Dynamic optical property changes: Implications for reflectance feedback control of photocoagulation

During laser treatment, coagulation affects the optical properties of the tissue. In particular, the formation of a white lesion significantly increases the scattering coefficient. This change in the optical properties in turn affects the laser light distribution in the tissue. The white lesion formed during photocoagulation of the retina has a dynamic effect upon reflection and fluence rate. This problem has been simulated on a model medium consisting of a thin absorbing layer covered with a 1 cm thick layer of albumin. The albumin layer is subdivided into coagulated (white) and uncoagulated (clear) layers. The optical properties of each layer have been determined and these values have been used to model light distribution in the medium. One-dimensional adding-doubling and three-dimensional Monte Carlo methods have provided light distributions in the medium for varying thicknesses of the coagulated albumin. Computed fluence reaching the absorbing layer decreased in the presence of a 275 μm or thicker coagulated layer. The coagulated layer attenuates light because it is highly scattering; however, this scattering also leads to a sub-surface peak in fluence rate at a level higher than the incident fluence.
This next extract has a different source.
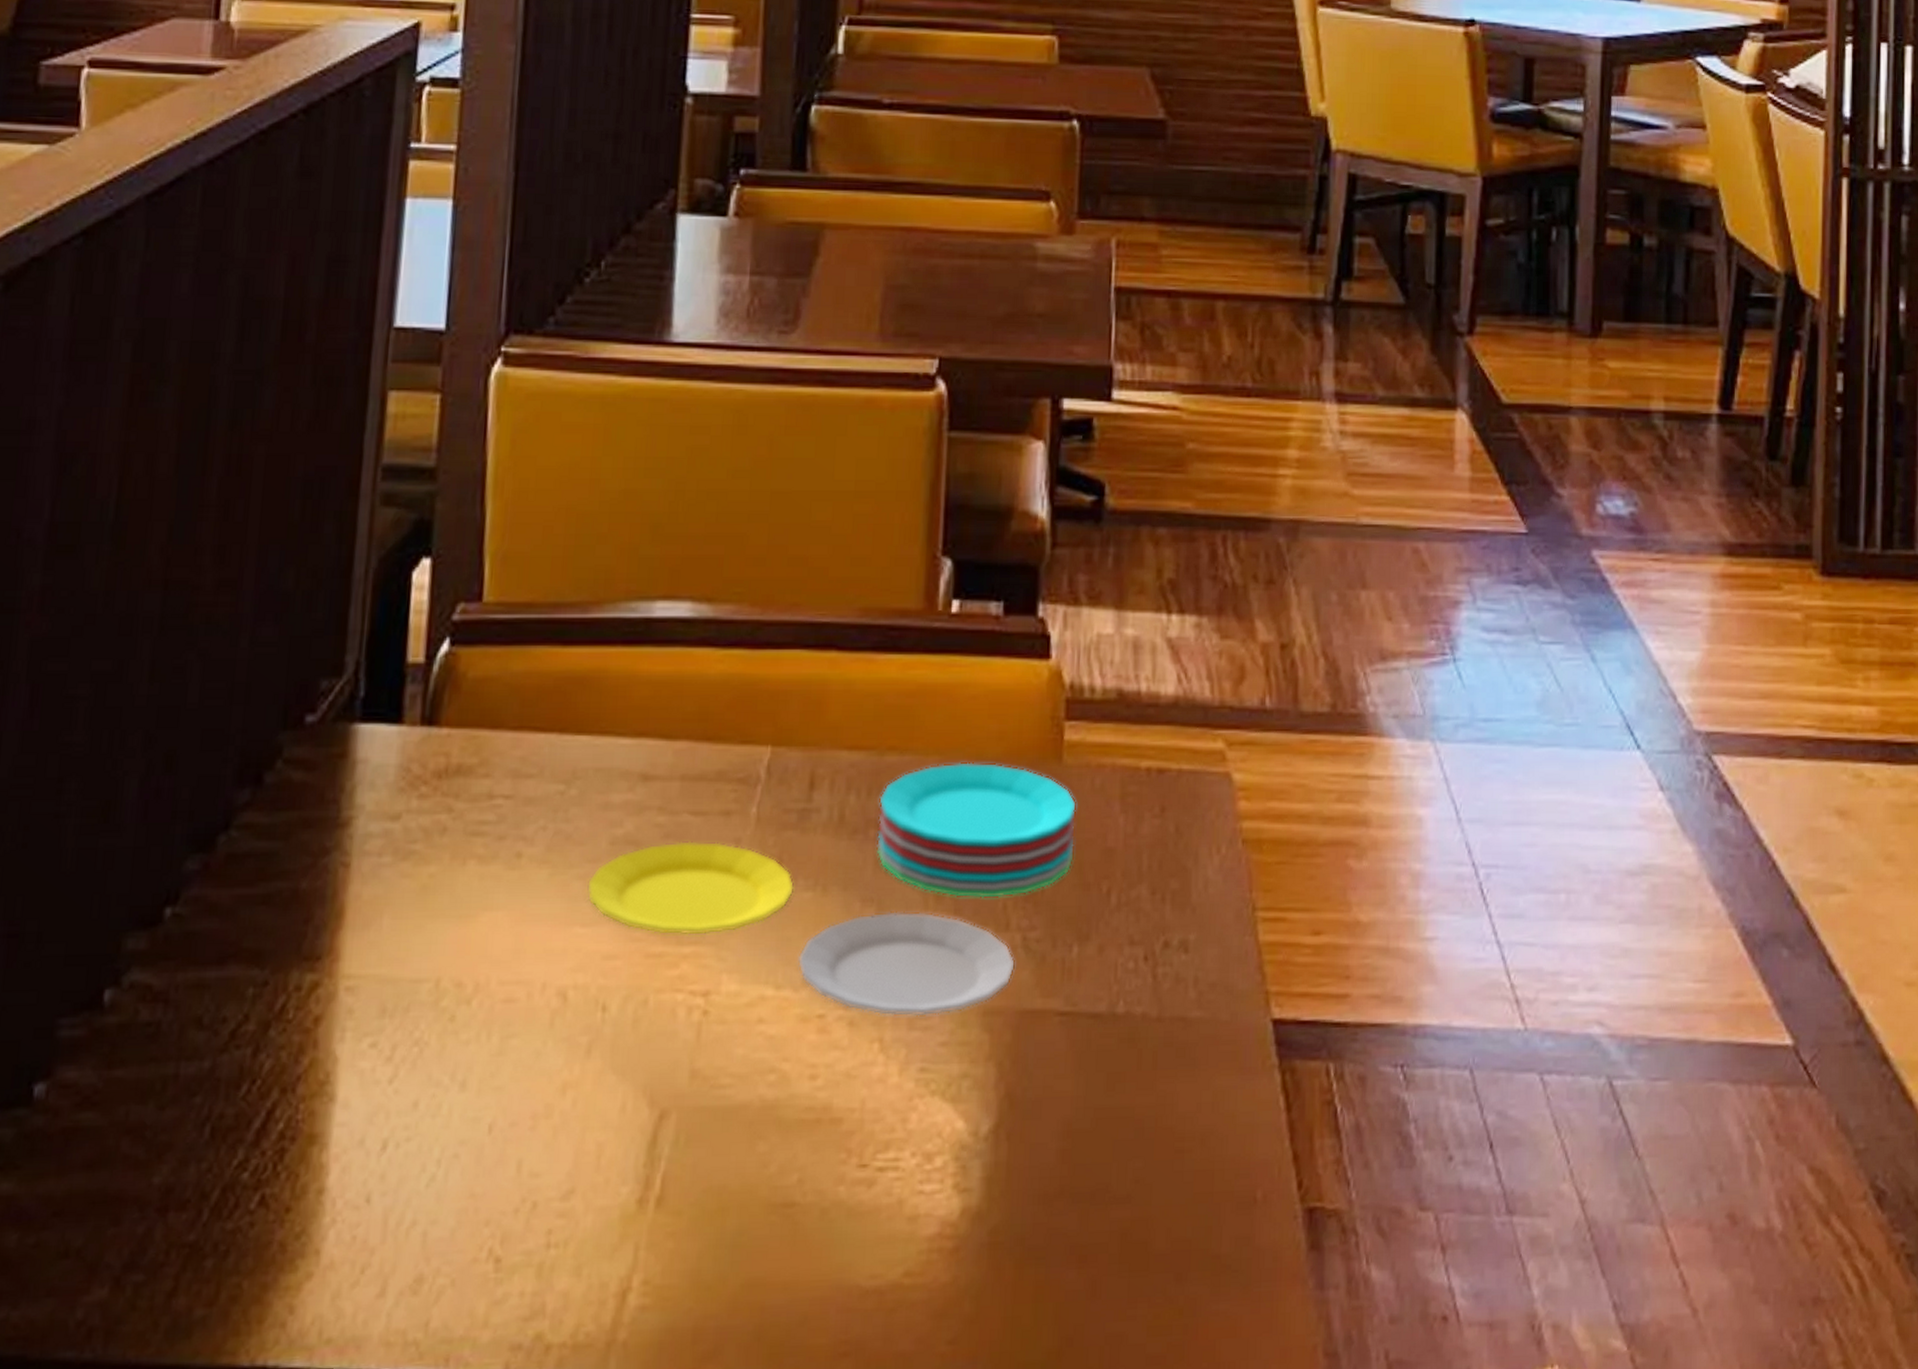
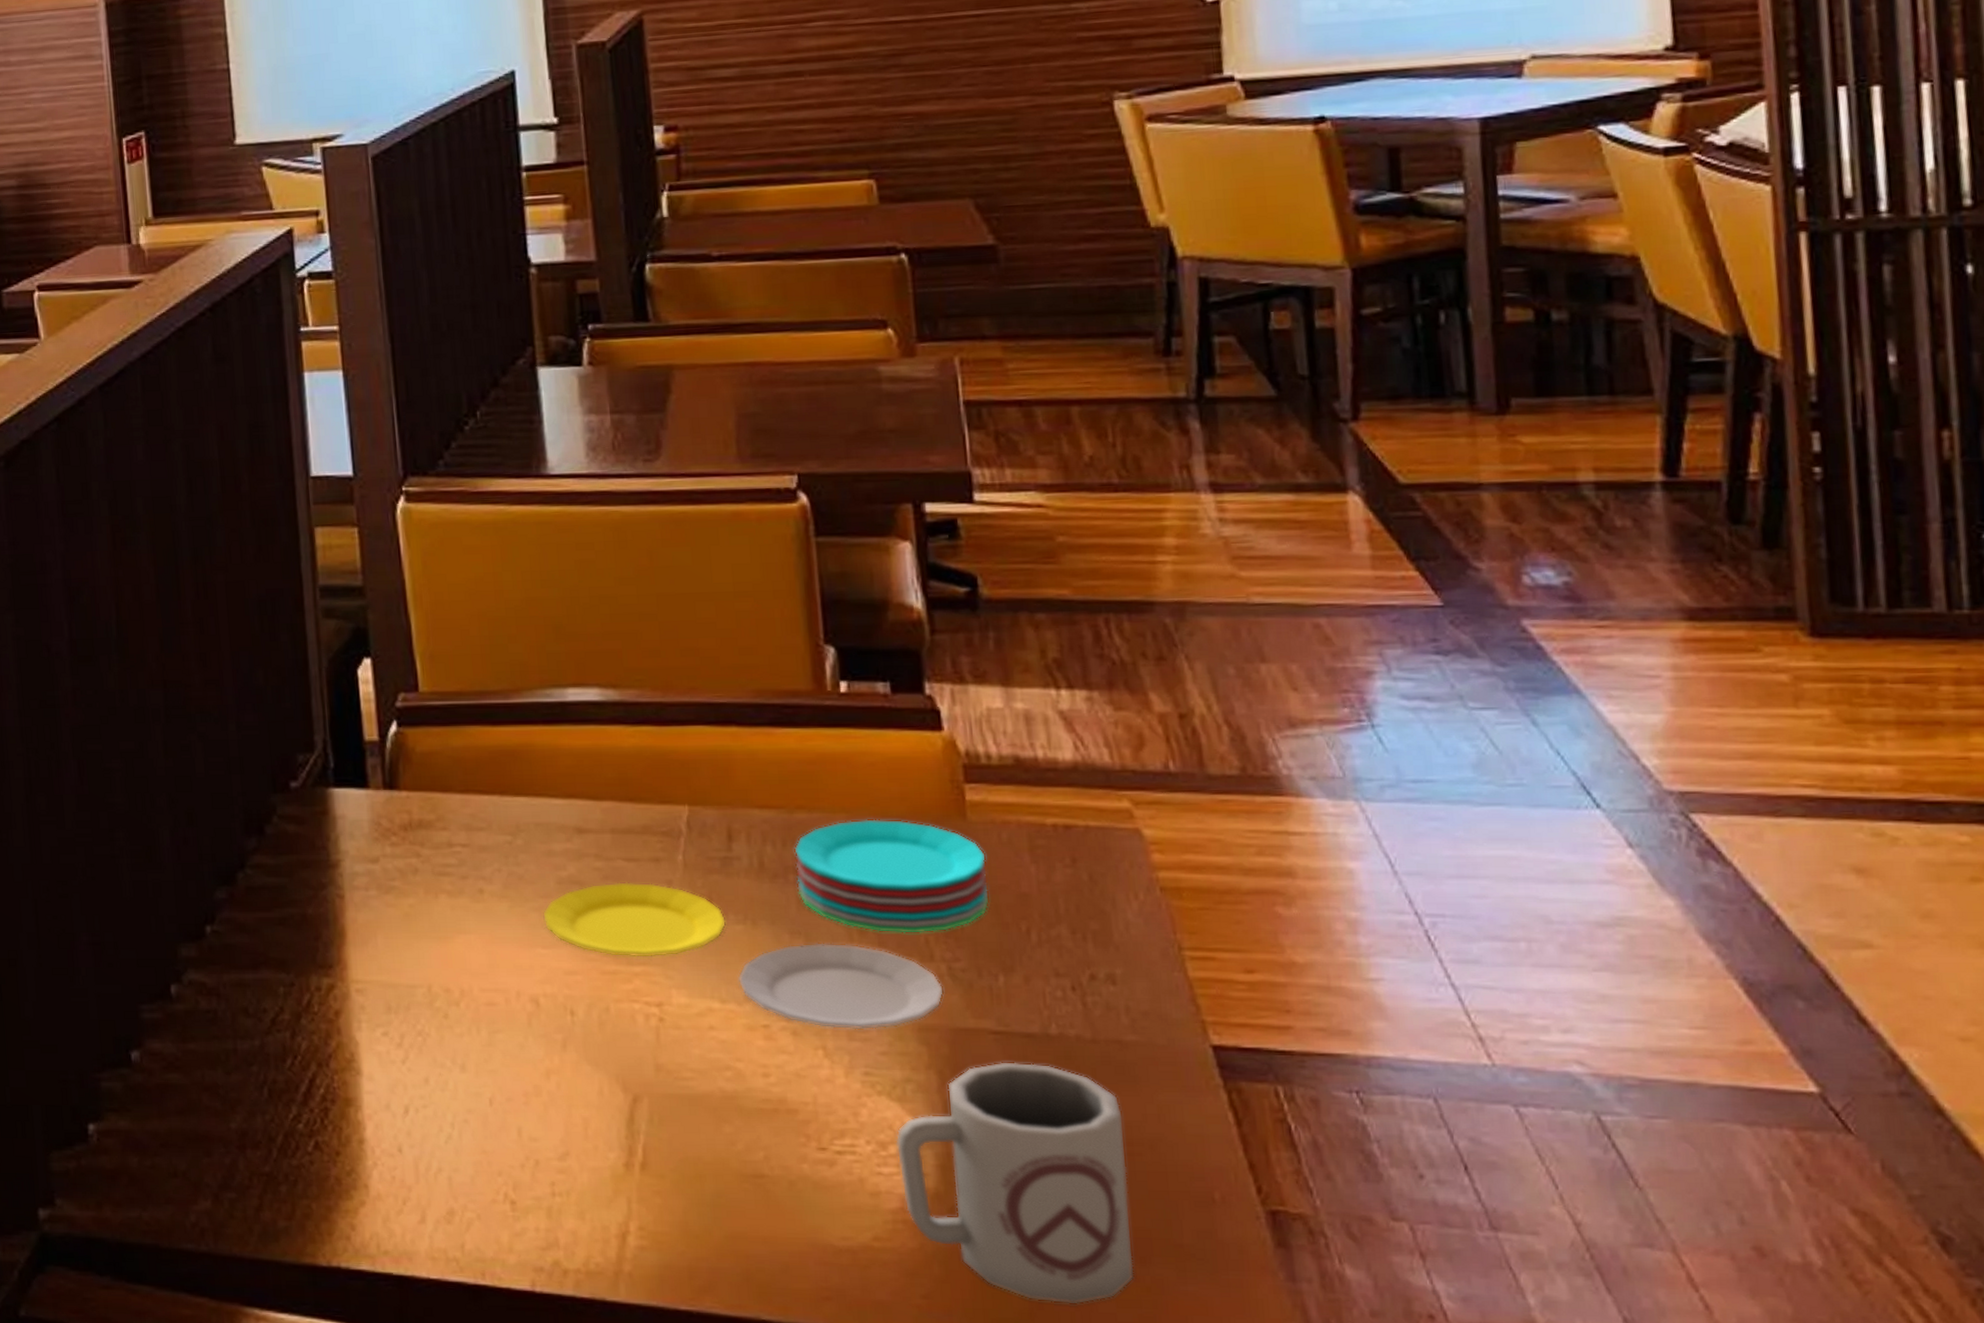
cup: none [942,1047,1179,1338] -> present [895,1061,1135,1305]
The latter effect outweighed the former for coagulated layer thicknesses less than 275 μm. Computed reflectance of argon laser light from a semi-infinite coagulated region initially increased linearly as a function of thickness. As the coagulation thickness increased beyond 4-5 optical depths, the reflectance approached a constant value, R∞, at 9 optical depths (2 mm). Experimentally measured total reflectance is shown to be an inadequate indicator of the thickness of a lesion (finite coagulated volume); however, central reflectance from a lesion measured with a CCD camera confirmed the computed trends. These results provide a theoretical foundation for control of lesion thickness using reflectance images.